Critical Spiritualism in Brief

"Critical Spiritualism is an openness to the spiritual without betraying the critical reasoning."

Critical spiritualism in the work of Ayu Utami is first mentioned in The Number Fu, a novel about a conflict in a Javanese village caused by the hardening of dogmatism both of the religious and the modern-secular groups. The novel was published in 2008, with an increasing number of incidents of terror and religious violence in Indonesia and in the world as the context.
In the past the Javanese was well-known for their ability to reconcile different values by way of syncretism. Many ancient temples show us a mixture of Shiva-Buddhist teachings of the past. Islam and Christianity developed through local and ethnic arts and world views. The wisdom is now in jeopardy with the invasion of two global powers: religious fundamentalism and modern dogmatism; both using violence.
The main character in The Number Fu proposes critical spiritualism. Traditional syncretism is no longer sufficient as a means of negotiation. Rationality is an unavoidable language unless we want to go back into the darkness. Critical spiritualism is a dialectic between critical reasoning with the thing beyond its limit.

 

Simple Critical Spiritualism

Critical spiritualism is mentioned in The Number Fu (novel), Confessions of A (sexual and spiritual autobiography), before finally made into a series, and even used as a method of creative writing. The series is intended for the common reader, written in simple language.

For sure theologians, philosopers, and mystics have been exercising dialogues and dialectics between critical reasoning and the-thing-outside-its-limit through the ages. Unfortunately the more specific the language, the more difficult it is for many people to understand. Modern life especially in developing countries forces people to work from morning to night; philosophy is a luxury not always affordable. Critical Spiritualism series tries to give an easy reading of moving stories to help simple readers entering into a deeper discussion. The other series, Creative Writing in Critical-Spiritual Way, comprises handbooks of creative writing that emphasize the importance of the dialectic between structure and freedom.

 

Author’s Biography
Ayu Utami was born into a Javanese Catholic family (a small minority in predominantly Moslem Indonesia), the youngest of five siblings.
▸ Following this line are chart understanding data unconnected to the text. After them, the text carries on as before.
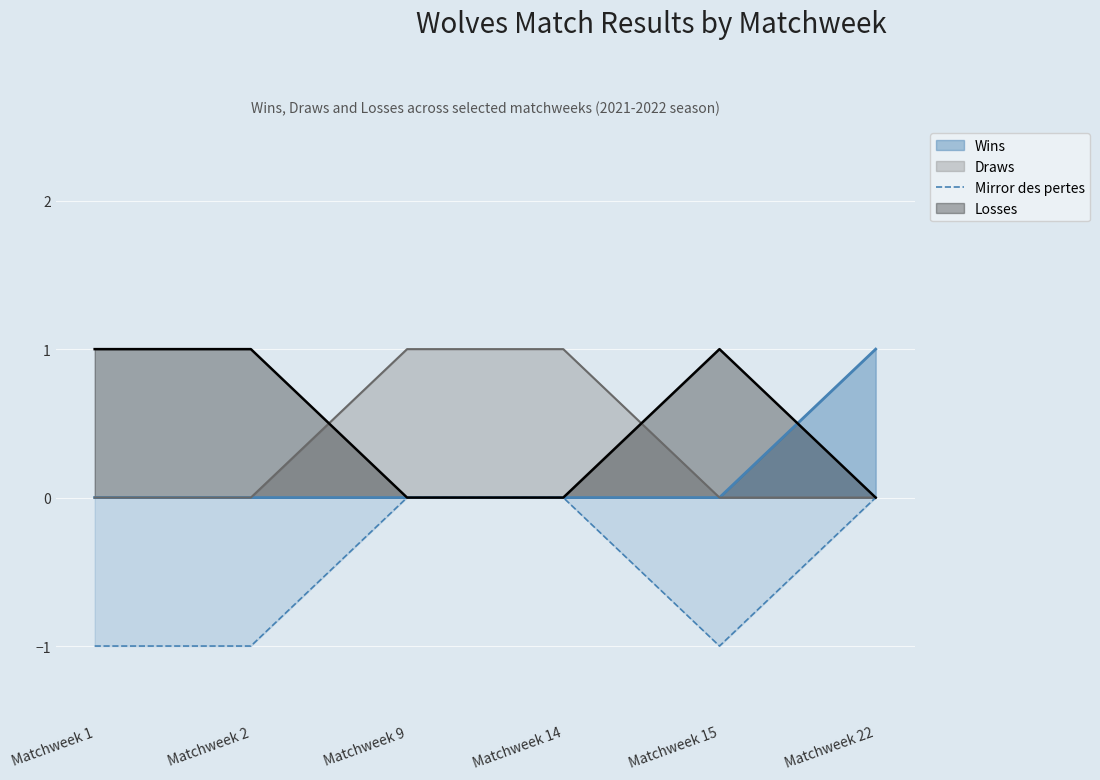

How many negative values are there?

3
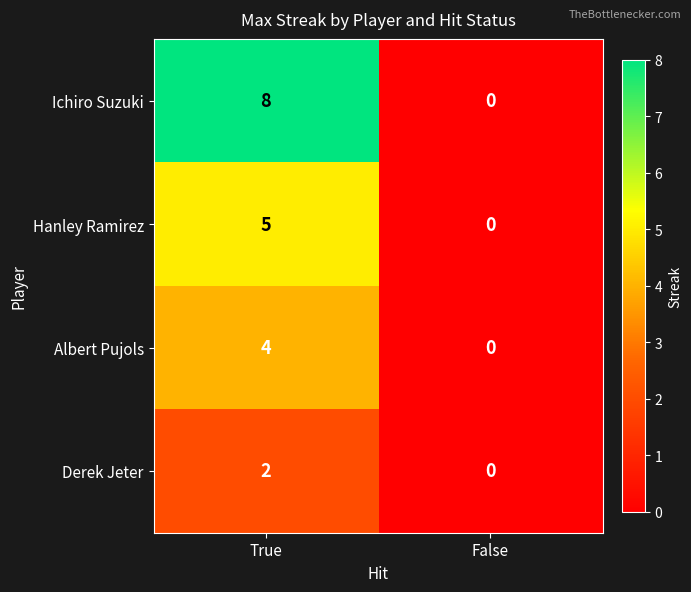

Rank the series at True from highest to lowest value.

Ichiro Suzuki, Hanley Ramirez, Albert Pujols, Derek Jeter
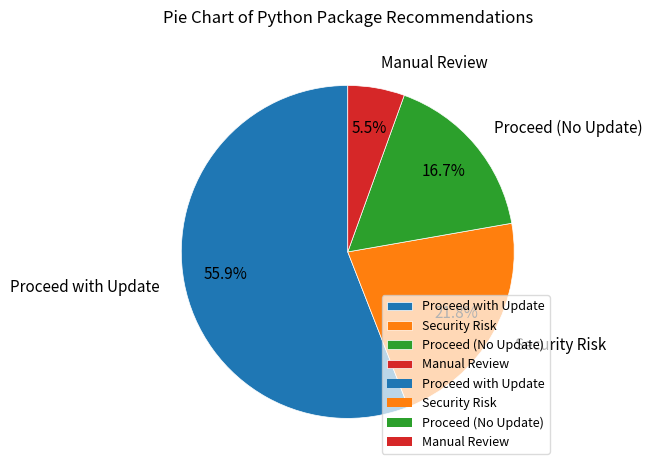

Rank the categories by value from lowest to highest.

Manual Review, Proceed (No Update), Security Risk, Proceed with Update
Her father was a prosecutor during General Suharto’s regime. Her mother had been a school teacher for the first years of their marriage. In her teens Ayu was very religious. In her twenties, along with the development of her sexuality and the understanding of it, she became critical to religion, especially to its patriarchal structure. She left the church and became an agnostic. She studied linguistic, worked as a journalist, and joined a pro-democracy movement in the military era.
She started to be widely known through her debut novel, Saman (1998), which was considered to break taboos and also marked the changing from the military era to democracy. She is a Prince Clause Award laureate in 2000 for having expanded the horizon of Indonesian literature.The novel made her realized that her important literary source is the Bible. In her thirties she began to reconsider religion in general with a more positive perspective, and to see it as a valuable resource, but not necesarily a goal, for civilization. At the age of forty, she published The Number Fu, that mentions critical spiritualism for the first time in her works.